MACROPORE-FORMATION ON HIGHLY DOPED
N-TYPE SILICON
M. Christophersen, J. Carstensen, and H.
Föll
Materials Science, Faculty of Engineering
Kaiserstr. 2, 24143 Kiel, Germany
Phone: + 49 431 77572-501, Email: hf@tf.uni-kiel.de
Using specially "designed" electrolytes, it is possible to obtain macropores even in highly doped n-type-silicon (0.020-0.060 Wcm) without illumination. Based on predictions of the "current-burst-model" [1], HF-containing electrolytes were systematically modified with strongly oxidizing components and evaluated with respect to their ability to produce macropores. Well developed macropores with depths up to 10 µm and pore-diameters between 200 nm and 2 µm could be obtained in several cases. The macropore pore nucleation starts with at facetting of the surface on {111} planes.
In 1990 Lehmann and Föll [2] discovered that very regular arrays of macropores with extremely large aspect ratios could be obtained in the n-Si/HF system. They explained the formation of these pores on the base of a so-called "space charge region" model, assuming that the current, photo-generated at the back-side of the specimen, is focussed on pore tips because of the bending of the space charge region around the tip. The model has some merit for the formation of macropores in n-type Si, especially for the regular pore arrays shown in [3], because based on this model and additional empirical results it is possible - within limits [4] - to produce pore structures as desired [5].
****************
**Task A:** Copy out the full text on macropore formation in silicon.
**Task B:** Reproduce the records word for word from their first line through the line containing "dist [-0.000451, 0.006521]", both ends included. Leave the pictures out of your answer.
The text on macropore formation in silicon and the records have no connection to each other.

**Data excerpts:**
****************
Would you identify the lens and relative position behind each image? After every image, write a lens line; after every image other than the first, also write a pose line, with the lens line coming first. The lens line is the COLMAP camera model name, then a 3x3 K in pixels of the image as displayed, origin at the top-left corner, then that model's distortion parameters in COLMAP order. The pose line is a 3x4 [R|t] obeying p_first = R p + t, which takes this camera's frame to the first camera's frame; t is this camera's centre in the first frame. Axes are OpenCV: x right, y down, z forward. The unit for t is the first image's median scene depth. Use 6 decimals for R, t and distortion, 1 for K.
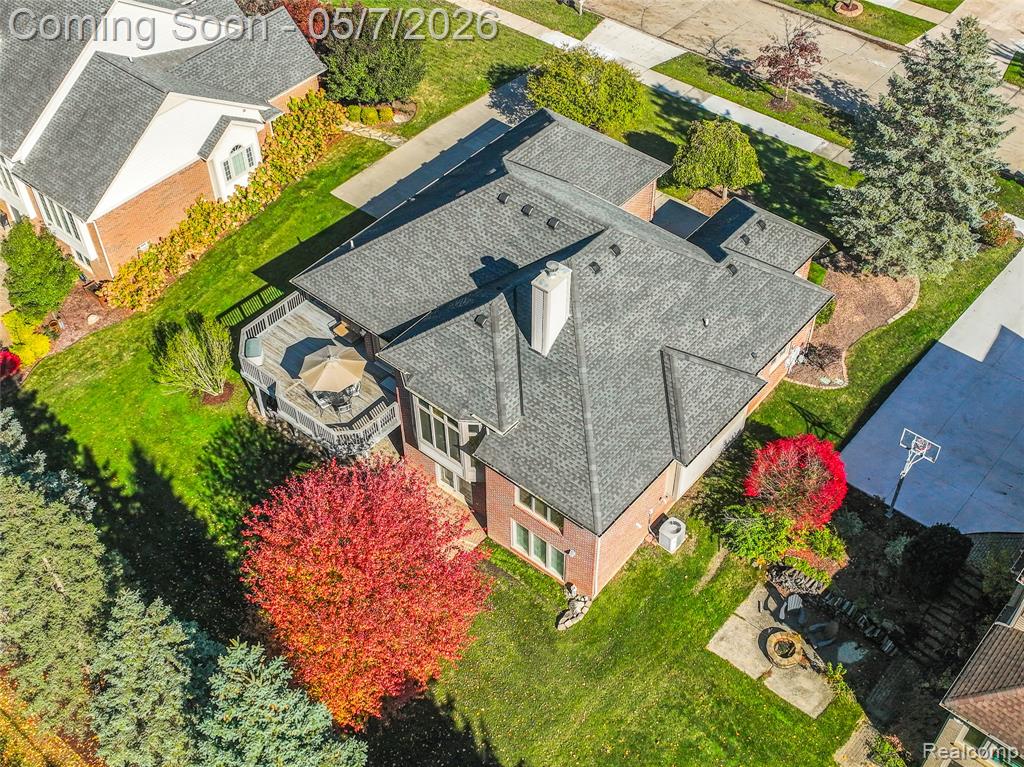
lens RADIAL K [[1134.7, 0, 512.0], [0, 1134.7, 383.5], [0, 0, 1]] dist [-0.045176, -0.003531]
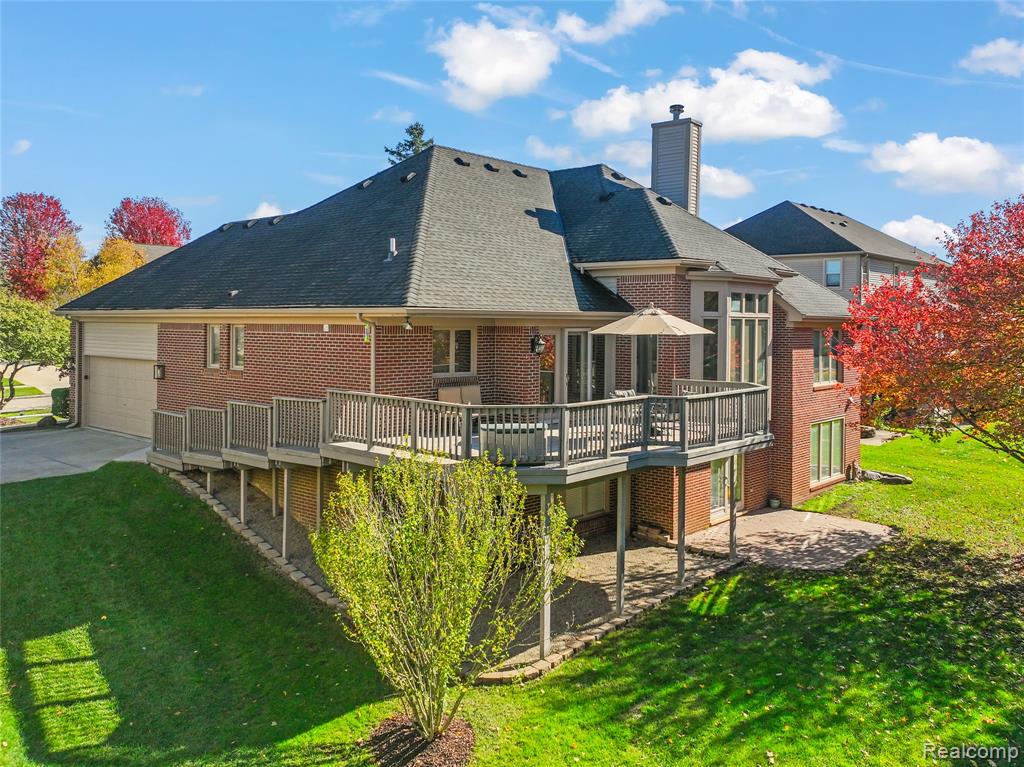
lens RADIAL K [[848.1, 0, 534.3], [0, 848.1, 319.0], [0, 0, 1]] dist [-0.002109, -0.005021]
pose [[0.014500, 0.015357, 0.999777, -0.482309], [0.726934, 0.686384, -0.021086, -0.043286], [-0.686555, 0.727077, -0.001211, 0.911156]]
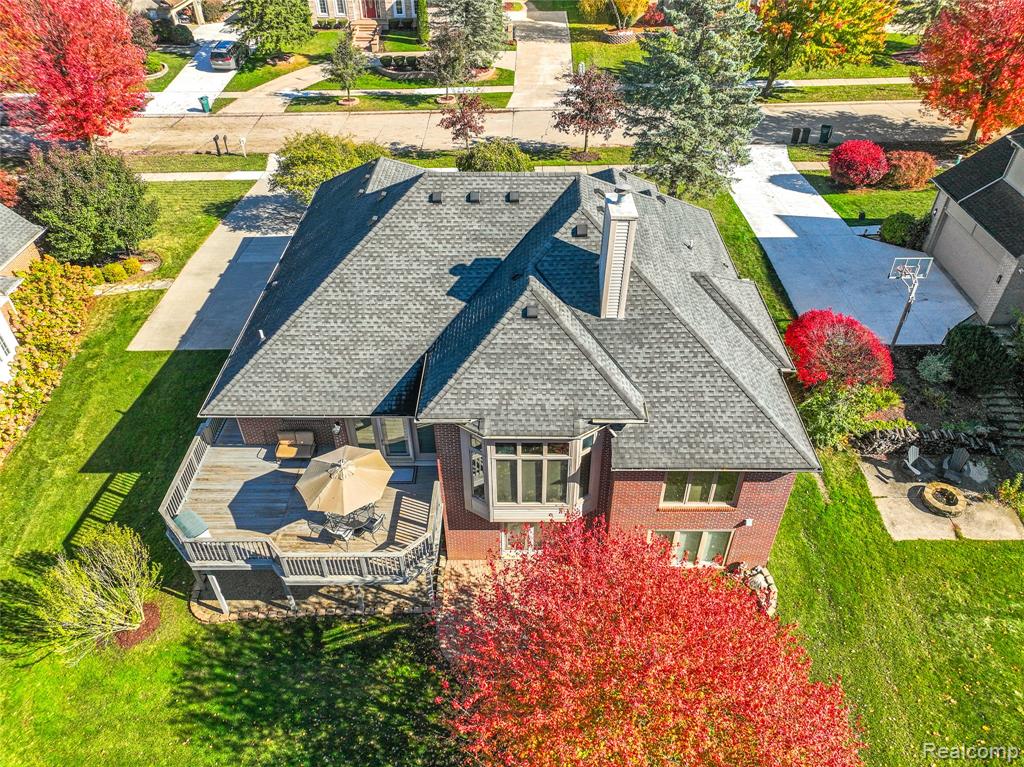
lens RADIAL K [[726.7, 0, 512.0], [0, 726.7, 383.5], [0, 0, 1]] dist [-0.004553, 0.000961]
pose [[0.771330, -0.397197, 0.497278, -0.246254], [0.465013, 0.885189, -0.014245, -0.009930], [-0.434527, 0.242228, 0.867475, 0.482288]]
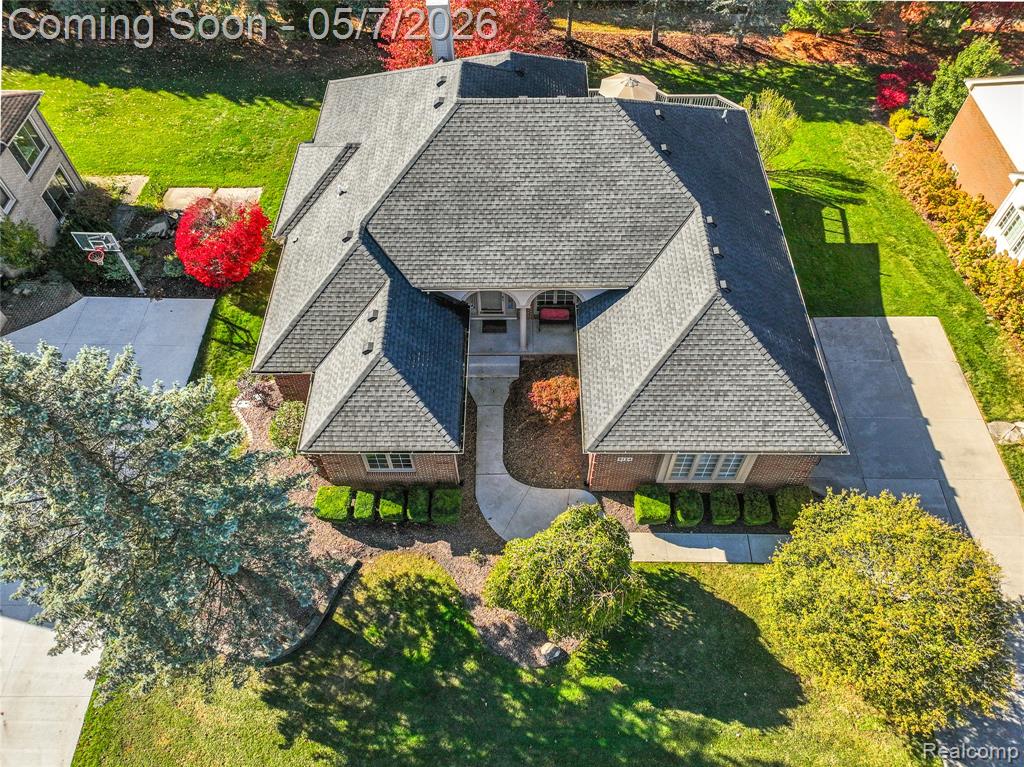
lens RADIAL K [[738.7, 0, 512.0], [0, 738.7, 383.5], [0, 0, 1]] dist [-0.000451, 0.006521]
pose [[-0.766867, 0.528476, -0.364182, 0.312533], [-0.459843, -0.056581, 0.886196, -0.555595], [0.447728, 0.847061, 0.286406, 0.866669]]
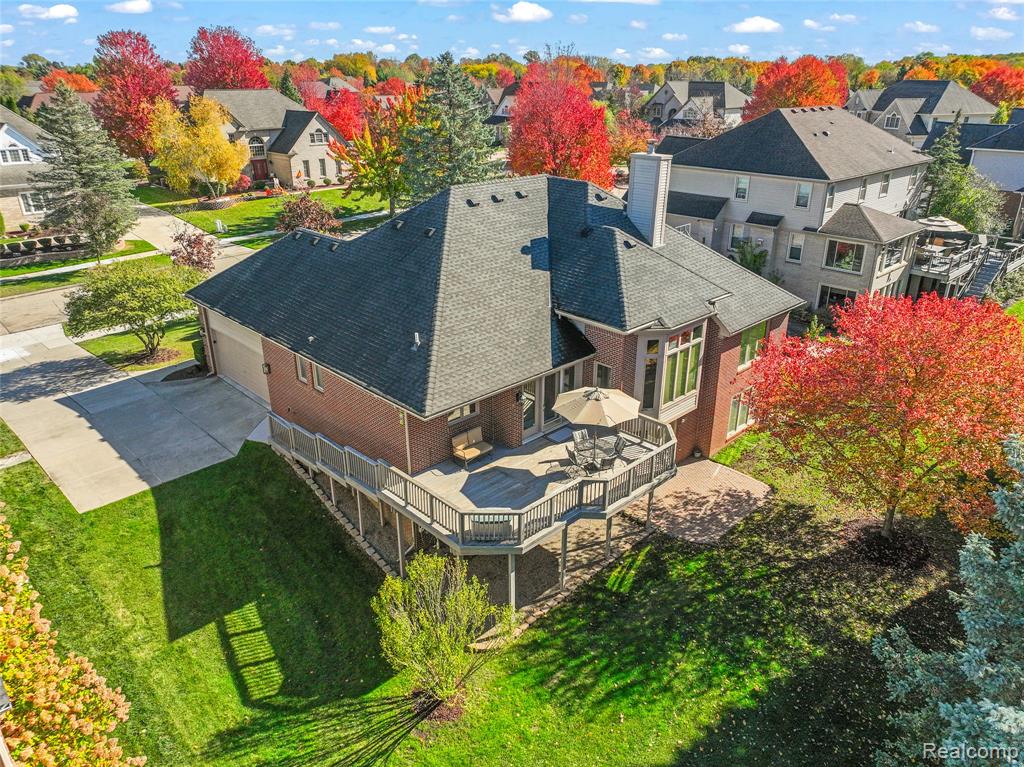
lens RADIAL K [[726.7, 0, 512.0], [0, 726.7, 383.5], [0, 0, 1]] dist [-0.004553, 0.000961]
pose [[0.101339, -0.385419, 0.917160, -0.528072], [0.728551, 0.656532, 0.195396, -0.139600], [-0.677454, 0.648396, 0.347330, 0.759820]]
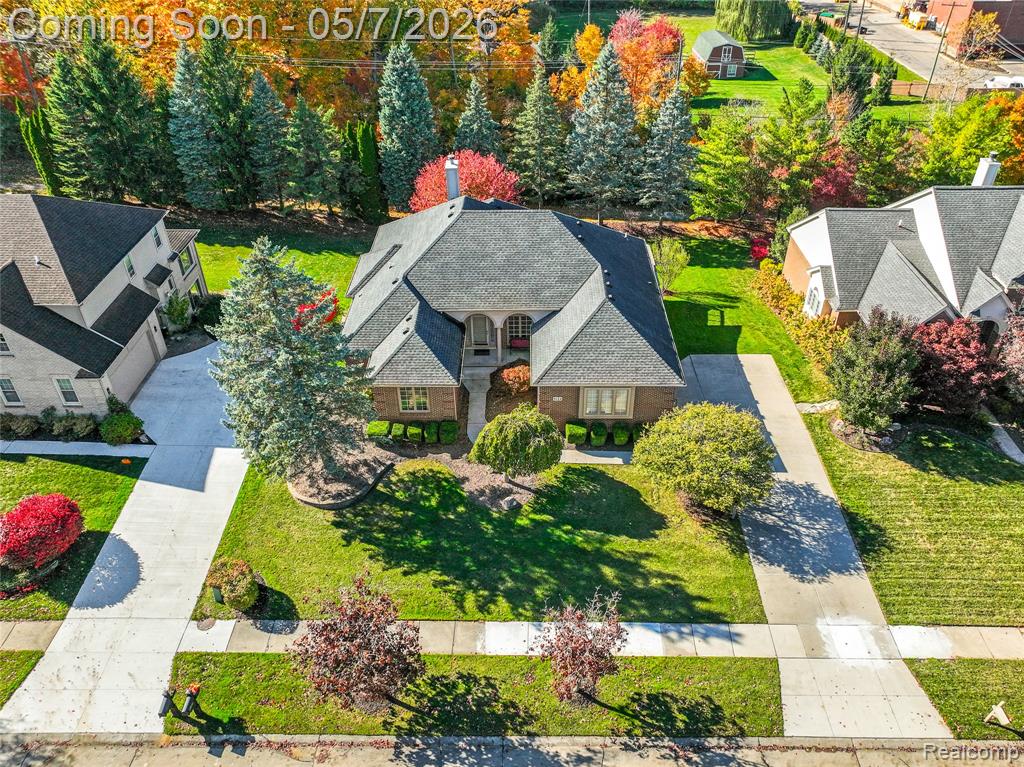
lens RADIAL K [[776.6, 0, 517.9], [0, 776.6, 404.0], [0, 0, 1]] dist [0.005852, 0.001762]
pose [[-0.767064, 0.393548, -0.506689, 0.550868], [-0.461825, 0.209509, 0.861872, -0.847647], [0.445344, 0.895112, 0.021043, 1.036658]]
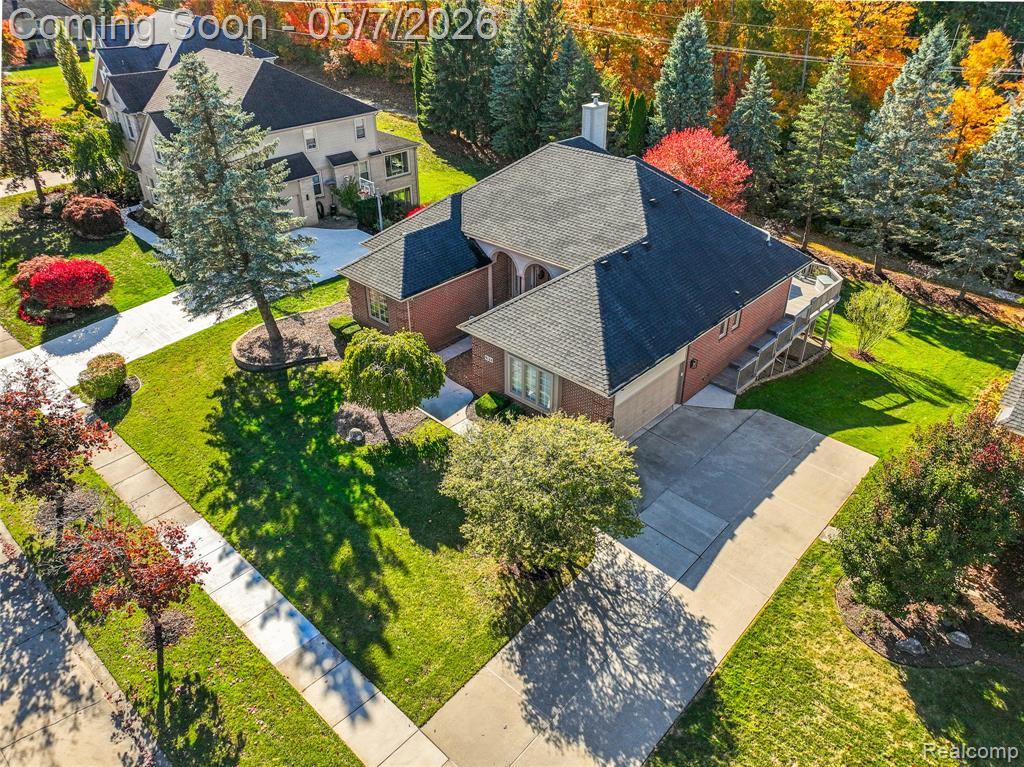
****************
**Task solution A:**
MACROPORE-FORMATION ON HIGHLY DOPED
N-TYPE SILICON
M. Christophersen, J. Carstensen, and H.
Föll
Materials Science, Faculty of Engineering
Kaiserstr. 2, 24143 Kiel, Germany
Phone: + 49 431 77572-501, Email: hf@tf.uni-kiel.de
Using specially "designed" electrolytes, it is possible to obtain macropores even in highly doped n-type-silicon (0.020-0.060 Wcm) without illumination. Based on predictions of the "current-burst-model" [1], HF-containing electrolytes were systematically modified with strongly oxidizing components and evaluated with respect to their ability to produce macropores. Well developed macropores with depths up to 10 µm and pore-diameters between 200 nm and 2 µm could be obtained in several cases. The macropore pore nucleation starts with at facetting of the surface on {111} planes.
In 1990 Lehmann and Föll [2] discovered that very regular arrays of macropores with extremely large aspect ratios could be obtained in the n-Si/HF system. They explained the formation of these pores on the base of a so-called "space charge region" model, assuming that the current, photo-generated at the back-side of the specimen, is focussed on pore tips because of the bending of the space charge region around the tip. The model has some merit for the formation of macropores in n-type Si, especially for the regular pore arrays shown in [3], because based on this model and additional empirical results it is possible - within limits [4] - to produce pore structures as desired [5].

**Task solution B:**
Would you identify the lens and relative position behind each image? After every image, write a lens line; after every image other than the first, also write a pose line, with the lens line coming first. The lens line is the COLMAP camera model name, then a 3x3 K in pixels of the image as displayed, origin at the top-left corner, then that model's distortion parameters in COLMAP order. The pose line is a 3x4 [R|t] obeying p_first = R p + t, which takes this camera's frame to the first camera's frame; t is this camera's centre in the first frame. Axes are OpenCV: x right, y down, z forward. The unit for t is the first image's median scene depth. Use 6 decimals for R, t and distortion, 1 for K.
lens RADIAL K [[1134.7, 0, 512.0], [0, 1134.7, 383.5], [0, 0, 1]] dist [-0.045176, -0.003531]
lens RADIAL K [[848.1, 0, 534.3], [0, 848.1, 319.0], [0, 0, 1]] dist [-0.002109, -0.005021]
pose [[0.014500, 0.015357, 0.999777, -0.482309], [0.726934, 0.686384, -0.021086, -0.043286], [-0.686555, 0.727077, -0.001211, 0.911156]]
lens RADIAL K [[726.7, 0, 512.0], [0, 726.7, 383.5], [0, 0, 1]] dist [-0.004553, 0.000961]
pose [[0.771330, -0.397197, 0.497278, -0.246254], [0.465013, 0.885189, -0.014245, -0.009930], [-0.434527, 0.242228, 0.867475, 0.482288]]
lens RADIAL K [[738.7, 0, 512.0], [0, 738.7, 383.5], [0, 0, 1]] dist [-0.000451, 0.006521]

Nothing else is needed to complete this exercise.